## Source:
=-=-=-=-=

The result of this could go two ways depending on how you implement your logic. If you started out saying, "Z>0 implies the point if to the left of the line," then all the floating point regions that are on the line (Z=0), will show up as little holes-regions where the collision fails. The quick solution here is to change the test to Z greater than or equal to 0. This eliminates the problem of holes but creates a new problem-the regions on the line (Z=0) are now shared by both triangles.

Problems can arise if the collision routine returns a list of all the triangles it detects a collision with. The logic might not be set up to deal with having contact with two different surfaces in the same logic frame, leading to problems such as sound effects being stuck on or events failing to trigger.

More commonly though, a line-environment collision test will return the closest collision point. Since both polygons will return the same point (which, as we see in the figures, is actually an overlapping region), then the polygon detected will be determined by the order in which the polygons are tested.

Historically, the polygons are tested in the same order. However, with the increasing prevalence of multi-core architectures, it's increasingly common for programmers to implement some kind of data-level parallelism, where the order in which the individual polygons are tested is not guaranteed and varies based on the way additional tasks use the cores and by the state of the memory cache, which varies from frame to frame.

=-=-=-=-=

## Provided data:
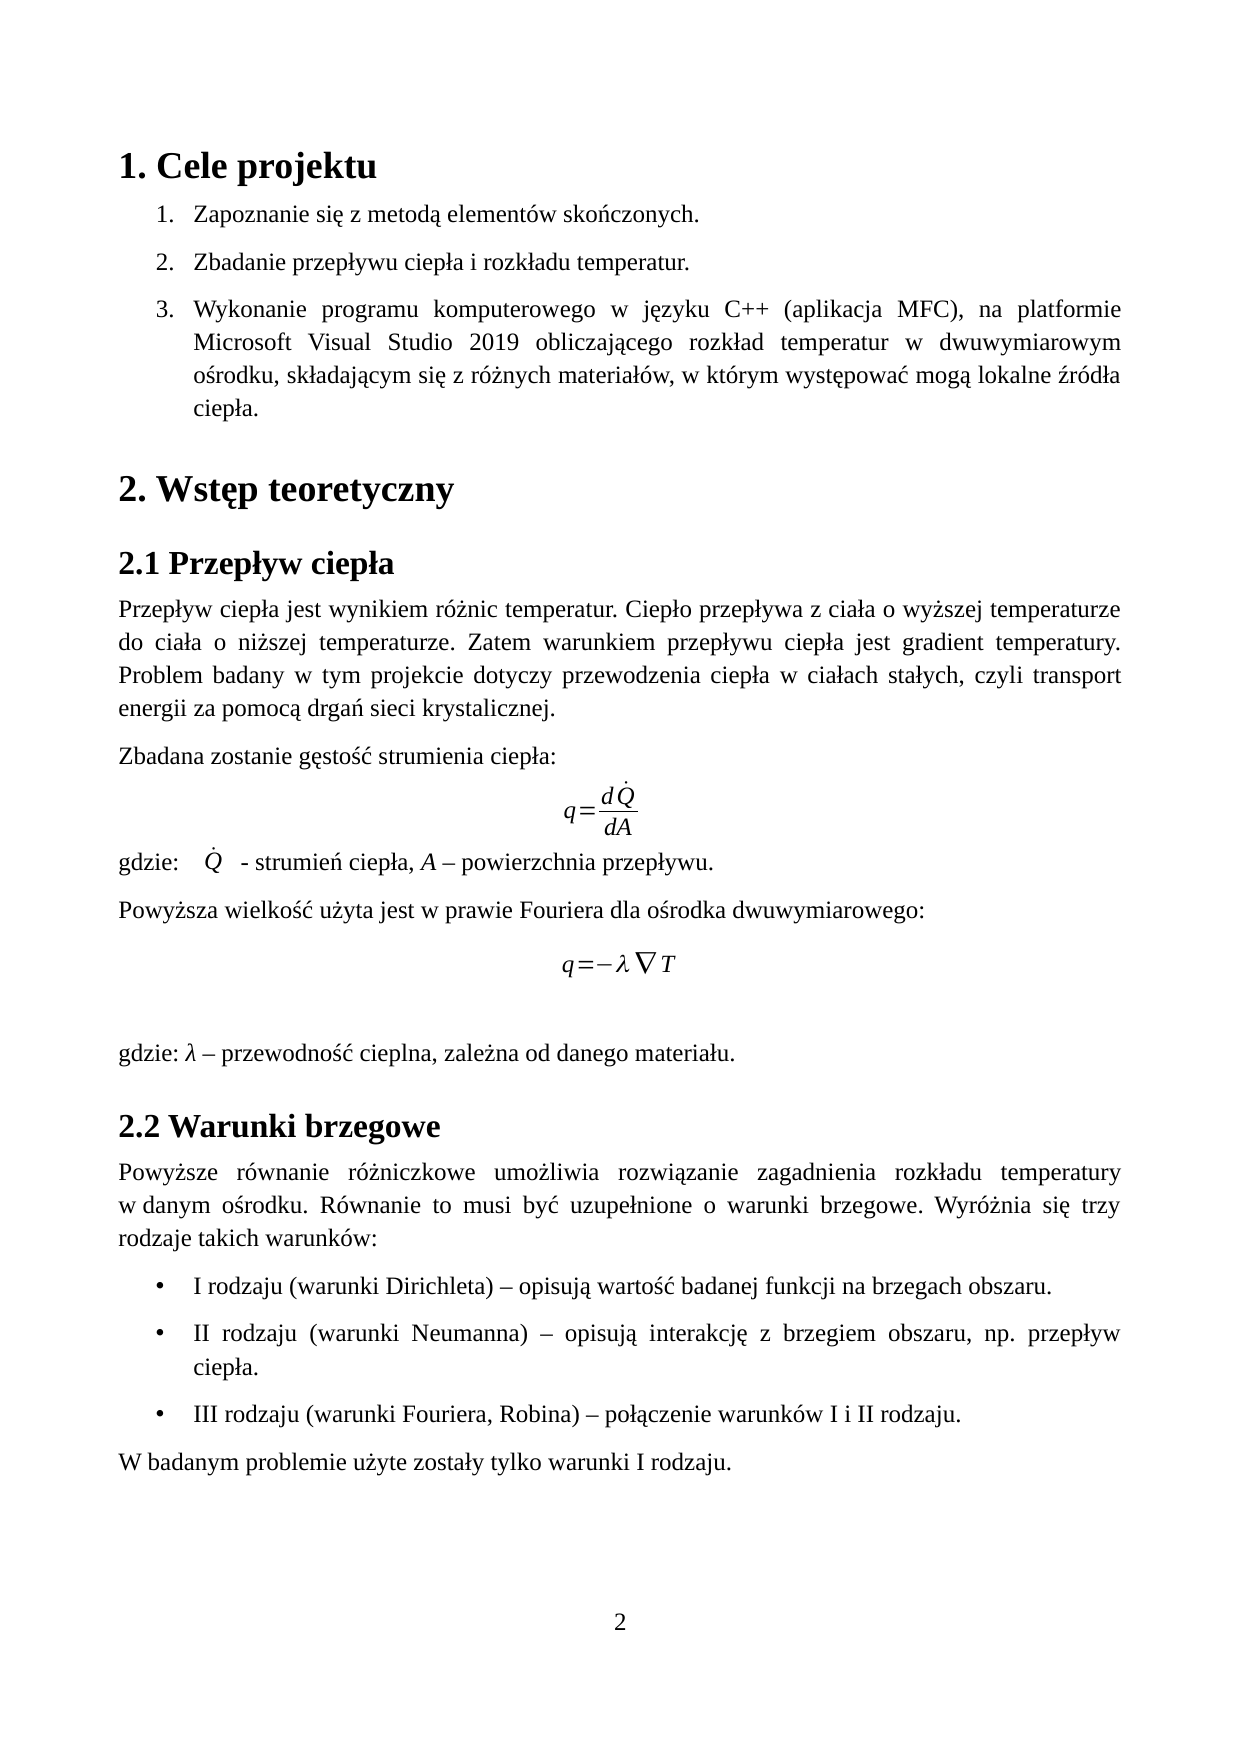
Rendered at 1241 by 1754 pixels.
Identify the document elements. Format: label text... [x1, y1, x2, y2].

=-=-=-=-=

## Requests:
A: Reproduce the collision-testing text word for word, everything from "Problems can arise" down to "failing to trigger.".
B: Proceed with the collision-testing text from the point where it stops.
The listing has no connection to the text about collision testing.

## Exercise responses:
A:
Problems can arise if the collision routine returns a list of all the triangles it detects a collision with. The logic might not be set up to deal with having contact with two different surfaces in the same logic frame, leading to problems such as sound effects being stuck on or events failing to trigger.

B:
The result can be that the same collision test performed on the same data might return either of two polygons in a seemingly random manner. Most likely, it will return one polygon 99.99 percent of the time, with the other polygon cropping up extremely rarely.

You might even find a Heisenbug, which can be incredibly difficult to track down, since a) it surfaces very rarely, b) the conditions can be impossible to replicate, and c) introducing test code can "fix" the problem.

There are a number of solutions. For one, you can change your multi-core data sharing algorithm so that polygons which might share an edge are always submitted in the same batch-but it would still leave you with the potential problem of two polygons being returned with the same collision point.

You could also try to guarantee that the regions on the line Z=0 always belong to one polygon of the other, which you could do by flagging the edges of a polygon so one side uses Z<0 and the other effectively uses Z greater than or equal to 0.

Floats are a very useful way of representing numbers, but keep in mind that they do not perfectly represent the mathematical world that you use when creating algorithms. Floating point coordinates represent regions in space rather than points.

Those regions get a lot bigger as you move farther from the origin and eventually create noticeable artifacts such as jittering and visible seams. This is an important consideration if you are attempting to scale an existing engine to one that supports a much large world.

Floating point inaccuracies can lead to indeterminate boundary regions of variable size, and these need to be dealt with explicitly to avoid Heisenbugs.

Ericson, Christer. "Numerical Robustness" in *Real-Time Collision Detection*. San Francisco: Morgan Kaufmann, 2004.

Freese, Peter. "Solving Accuracy Problems in Large World Coordinates" in *Game Programming Gems 4*, Hingham, Mass.: Charles River Media, 2004.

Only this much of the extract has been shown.